ALBANY, N.Y. - Gov. Andrew Cuomo has introduced his version of New York's Health Insurance Exchange plan this week, and lawmakers are working against a Monday deadline if they want to enact it.

The health exchange would provide much-needed, one-stop shopping for more than 1 million New Yorkers who don't get insurance through their employers, says Heidi Siegfried, director of health policy at New Yorkers for Accessible Health Coverage. For many, she says, it can be confusing to both find and keep affordable, quality health insurance.

"If you lose your job, if you have a disability and you're not sure you can work anymore, or you are trying to get coverage for your child, it can be tough. That could really change in 2014, if New York passes legislation this session."

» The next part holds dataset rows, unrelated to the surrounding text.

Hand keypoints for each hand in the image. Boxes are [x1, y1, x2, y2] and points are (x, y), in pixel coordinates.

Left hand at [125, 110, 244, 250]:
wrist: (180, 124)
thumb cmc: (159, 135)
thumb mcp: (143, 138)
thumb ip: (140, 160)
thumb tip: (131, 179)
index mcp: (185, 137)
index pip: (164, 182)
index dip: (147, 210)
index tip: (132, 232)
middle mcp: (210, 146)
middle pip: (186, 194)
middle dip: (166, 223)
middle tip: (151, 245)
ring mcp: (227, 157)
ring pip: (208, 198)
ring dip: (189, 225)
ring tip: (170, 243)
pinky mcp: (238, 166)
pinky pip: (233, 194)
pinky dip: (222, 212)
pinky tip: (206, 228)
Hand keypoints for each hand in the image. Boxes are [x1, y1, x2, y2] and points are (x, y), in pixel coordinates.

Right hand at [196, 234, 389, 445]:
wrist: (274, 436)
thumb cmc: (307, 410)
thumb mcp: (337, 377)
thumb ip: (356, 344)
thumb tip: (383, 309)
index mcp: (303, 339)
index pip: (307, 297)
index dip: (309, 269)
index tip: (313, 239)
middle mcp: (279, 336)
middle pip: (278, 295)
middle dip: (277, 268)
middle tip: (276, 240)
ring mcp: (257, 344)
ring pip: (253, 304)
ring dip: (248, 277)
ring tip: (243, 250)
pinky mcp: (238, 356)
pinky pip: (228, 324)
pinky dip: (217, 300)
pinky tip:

Opponents prefer to call the plan "ObamaCare" and Republican governors in several states have gone to court in an effort to declare it unconstitutional. Cuomo proposes having the state set up its own exchange. That means, Siegfried says, that the state can call the shots but can still access tens of millions of dollars in federal funding for affordable health care - if the legislation passes.

Much of the debate in Albany has centered on what role insurance companies should play in the new health exchange. The Senate's plan allows them to help run the exchange, which Siegfried believes could hurt consumers.

"Providers and insurers can be on the advisory committee; but we don't want to see them actually involved with the governance of the exchange. We think that there needs to be stronger conflict-of-interest provisions."

Another issue facing lawmakers, Siegfried says, is whether to give the health exchange the authority to negotiate with health-care providers on behalf of consumers.

"That's a power that the governor gives the exchange and the Senate bill does not - to be able to use the purchasing power of the people that will be buying insurance in the exchange, to negotiate affordable coverage and quality coverage."

The texts of both proposals are online. Senate Bill 5652 is at open.nysenate.gov, and Governor's Program Bill 12 is at wordpress.com.